Tensions with Afghanistan have been raised by some of Pakistan’s recent operations against the Taliban, most notably the recent capture in Pakistan of a senior Afghan Taliban leader, Mullah Abdul Ghani Baradar. The former head of the United Nations mission in Afghanistan, Kai Eide, said Friday that the arrest had jeopardized back-channel negotiations with Mr. Baradar’s faction of the Taliban.
But the spokesman for the Pakistani Foreign Ministry, Abdul Basit, said Saturday that Mr. Baradar’s arrest had nothing to do with reconciliation efforts in Afghanistan.
India’s growing role in Afghanistan was also high on Pakistan’s agenda. The spokesman for the Pakistani military, Gen. Athar Abbas, said Pakistan would be “conveying very clearly” its displeasure with India’s offer to help train the Afghan Army at the behest of American and NATO forces. Pakistan has made a counteroffer to train the Afghans, an offer that Pakistan knows is unlikely to be accepted but that it made to pressure Washington to stop the Indian proposal, Pakistani analysts said.
General Kayani arrives in Washington after what the Pakistani military considers a stellar nine months in fighting the Pakistani Taliban, first in the region of Swat and most recently in South Waziristan.
The militants, according to the Pakistanis, have been weakened in their bases in the tribal areas, but at a high cost.
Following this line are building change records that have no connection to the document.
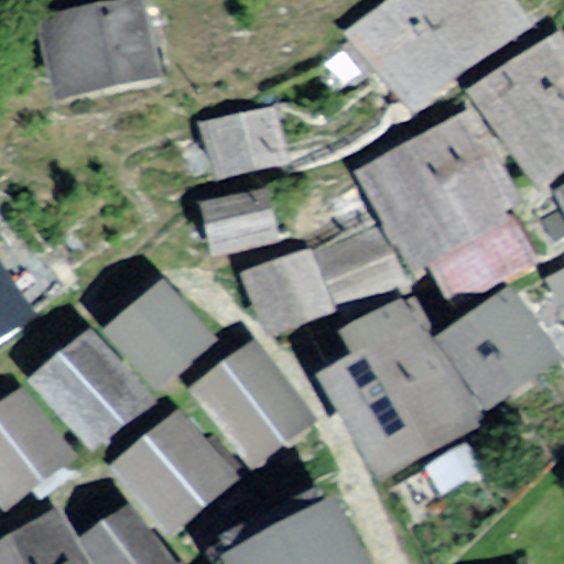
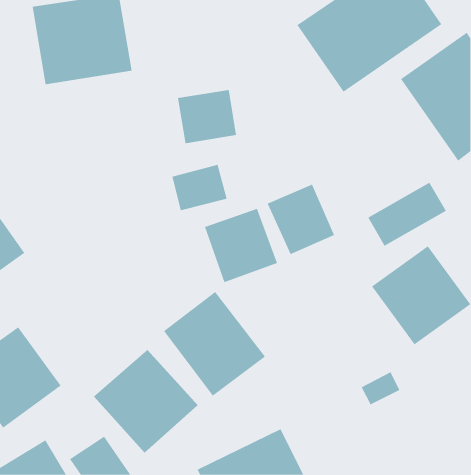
building: [362,111,512,259] -> none
building: [106,282,214,391] -> none
building: [325,305,469,475] -> none
building: [32,328,144,443] -> none

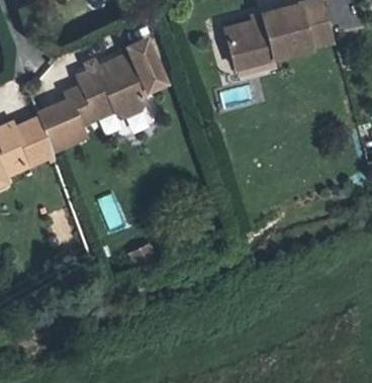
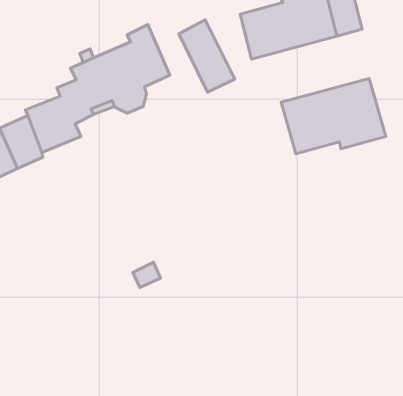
building: none -> [179,20,235,92]
building: none -> [281,78,386,154]

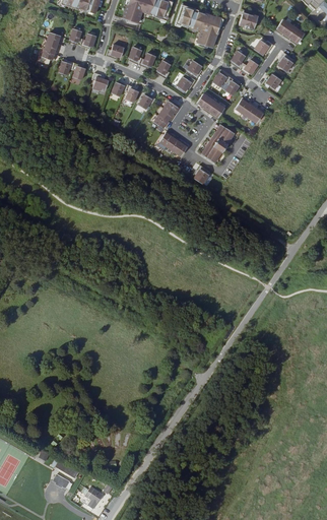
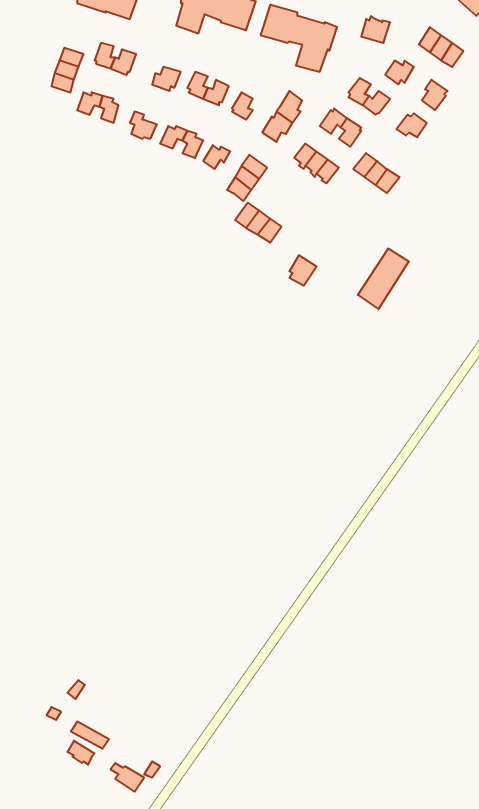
building: [202,123,235,161] -> [358,249,409,309]

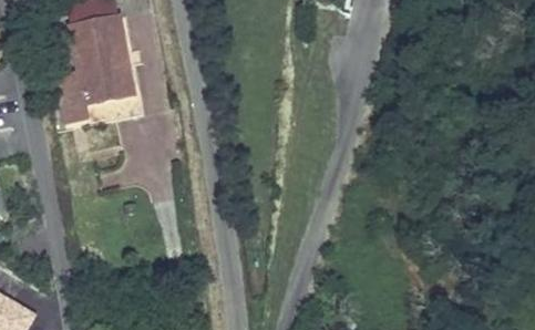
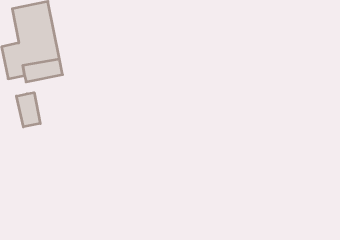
building: none -> [16,93,40,127]

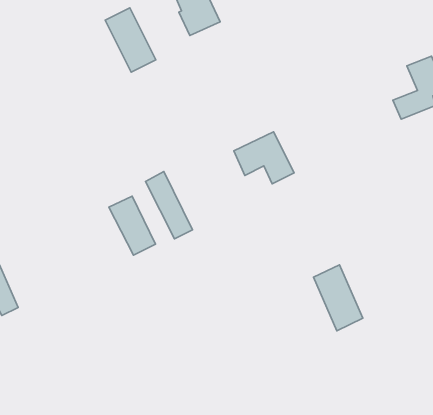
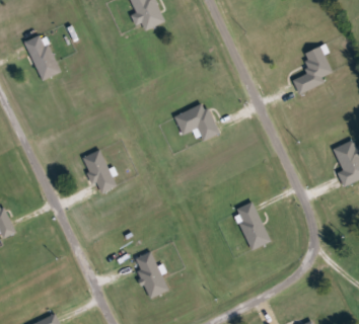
building: [105,8,156,72] -> [23,33,61,81]
building: [146,172,192,239] -> none
building: none -> [133,250,168,298]

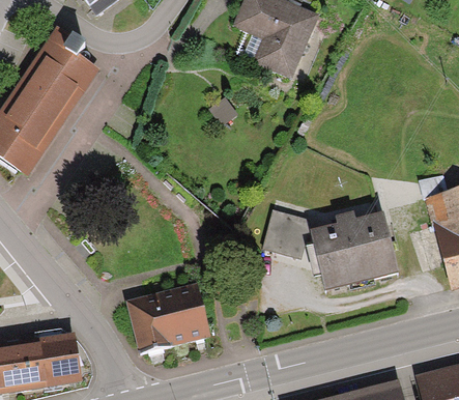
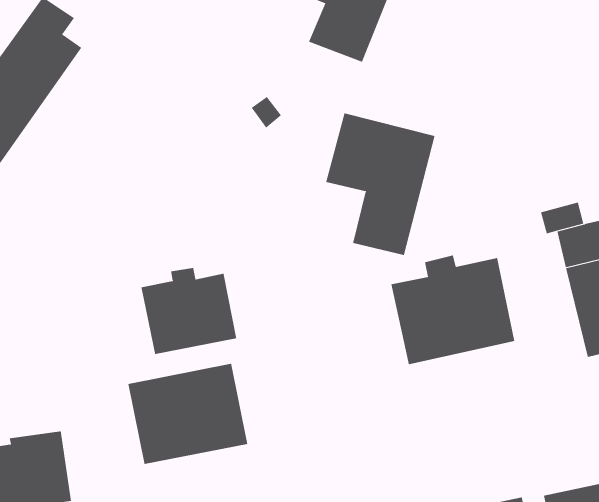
building: none -> [325,113,435,256]
building: [259,206,303,252] -> none
building: none -> [141,267,237,355]

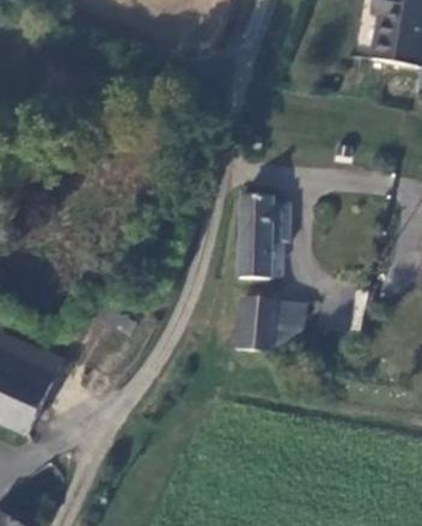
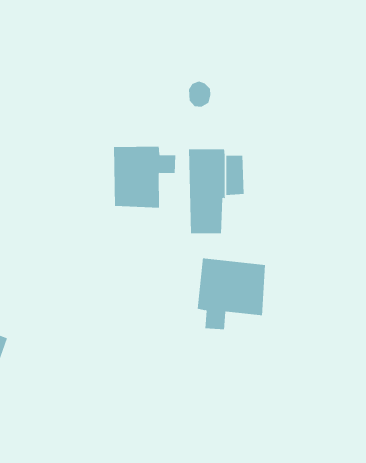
building: none -> [113,146,176,208]

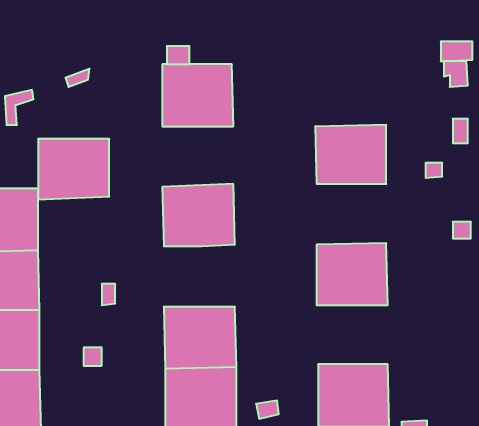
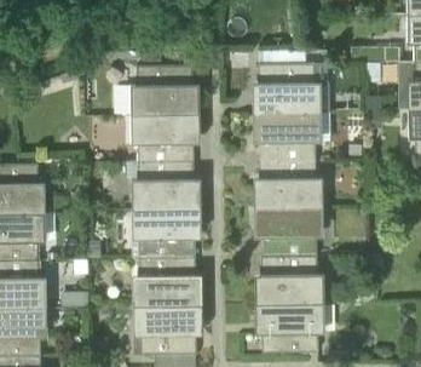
building: none -> [259,63,316,114]
building: [38,139,109,200] -> [137,114,194,162]
building: none -> [260,160,316,208]
building: none -> [138,208,195,258]
building: none -> [260,257,317,304]

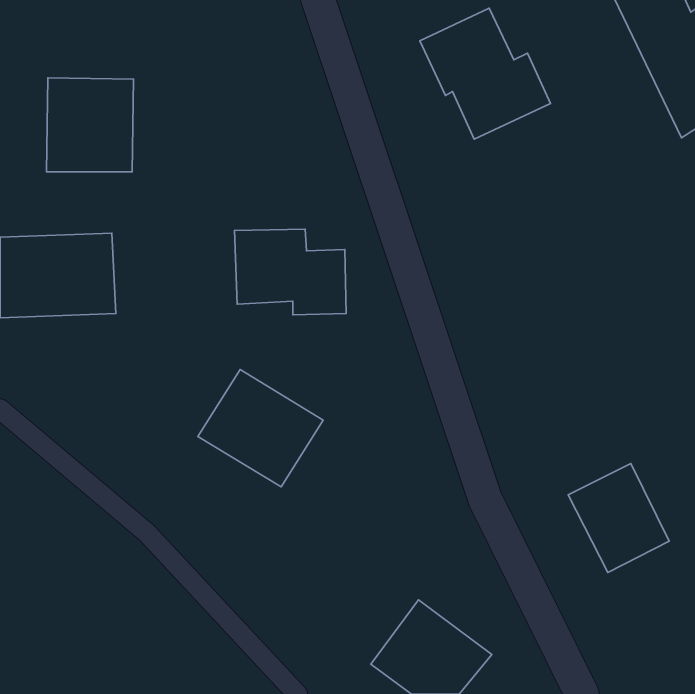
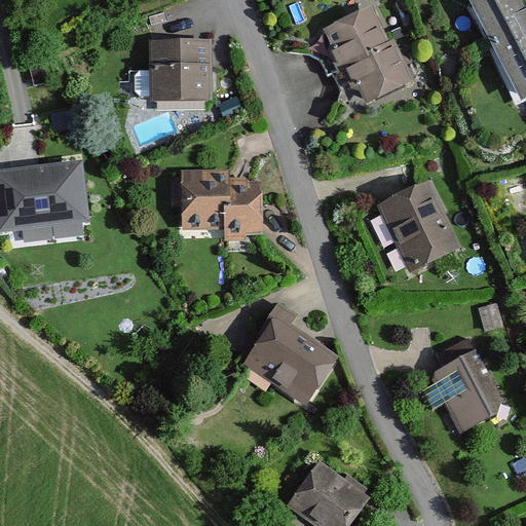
building: [46,78,134,172] -> [147,28,213,99]
building: none -> [375,180,459,270]
building: [198,370,323,487] -> [243,314,338,403]

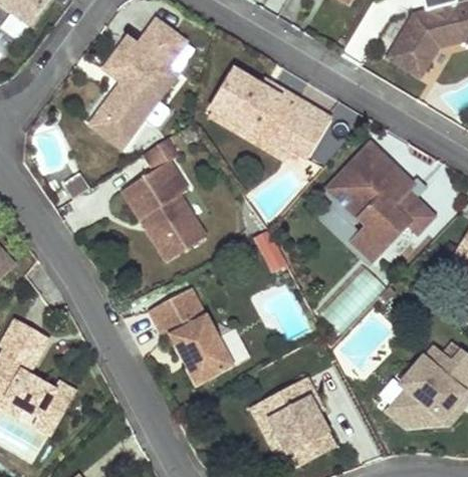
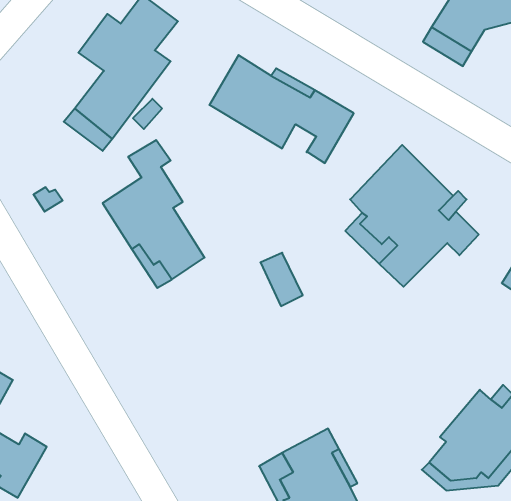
building: [209,109,298,160] -> none
building: [148,286,233,386] -> none

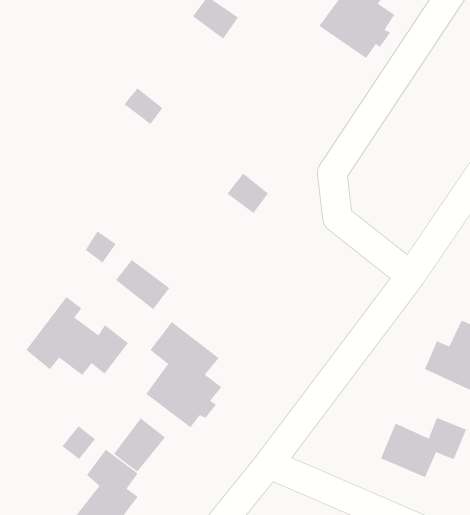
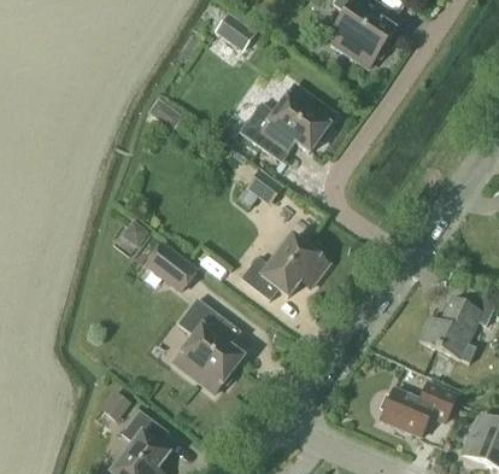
building: none -> [240,84,336,154]
building: none -> [241,235,329,300]
building: [25,296,129,376] -> none
building: [113,418,166,473] -> none

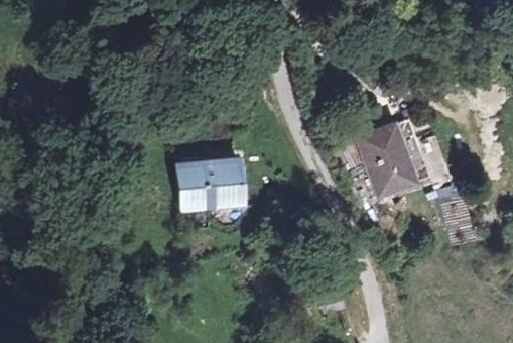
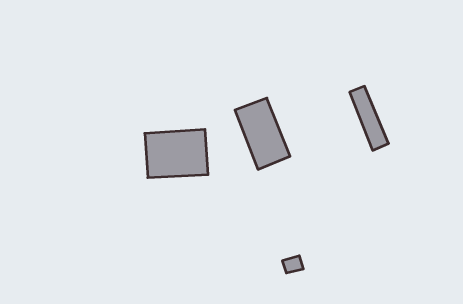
building: [355,125,410,197] -> [235,98,290,169]

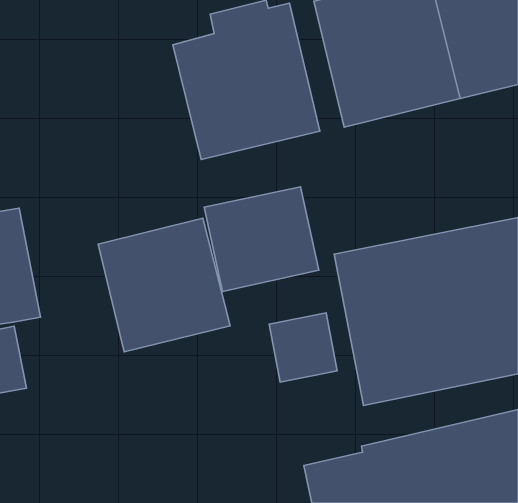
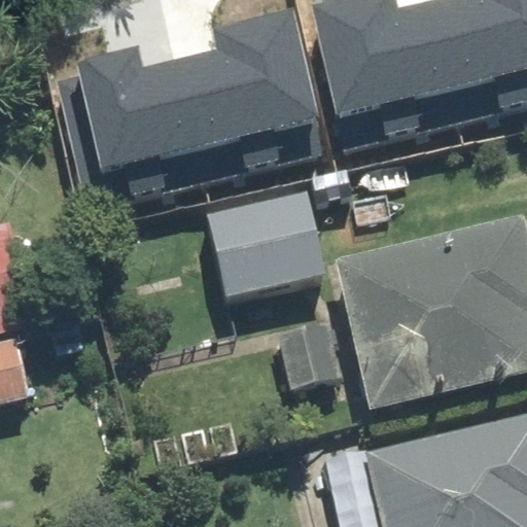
building: none -> [56,35,204,189]
building: [98,218,230,352] -> none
According to Pakistani Army figures, 2,377 soldiers were killed in the two campaigns. About 1 in 10 of those killed were officers, a very high rate, Professor Hussain said.
With those sacrifices and the heavy toll on army equipment in mind, Pakistan is expecting quicker reimbursement from the United States of its expenses in fighting the militants, General Abbas said.
Pakistan has complained that the United States has unfairly held up payments of $1.2 billion for 2009 under an agreement to help finance the fight against insurgents. For its part, Washington says its auditors need to satisfy Congress that the Pakistani military has properly spent the money owed.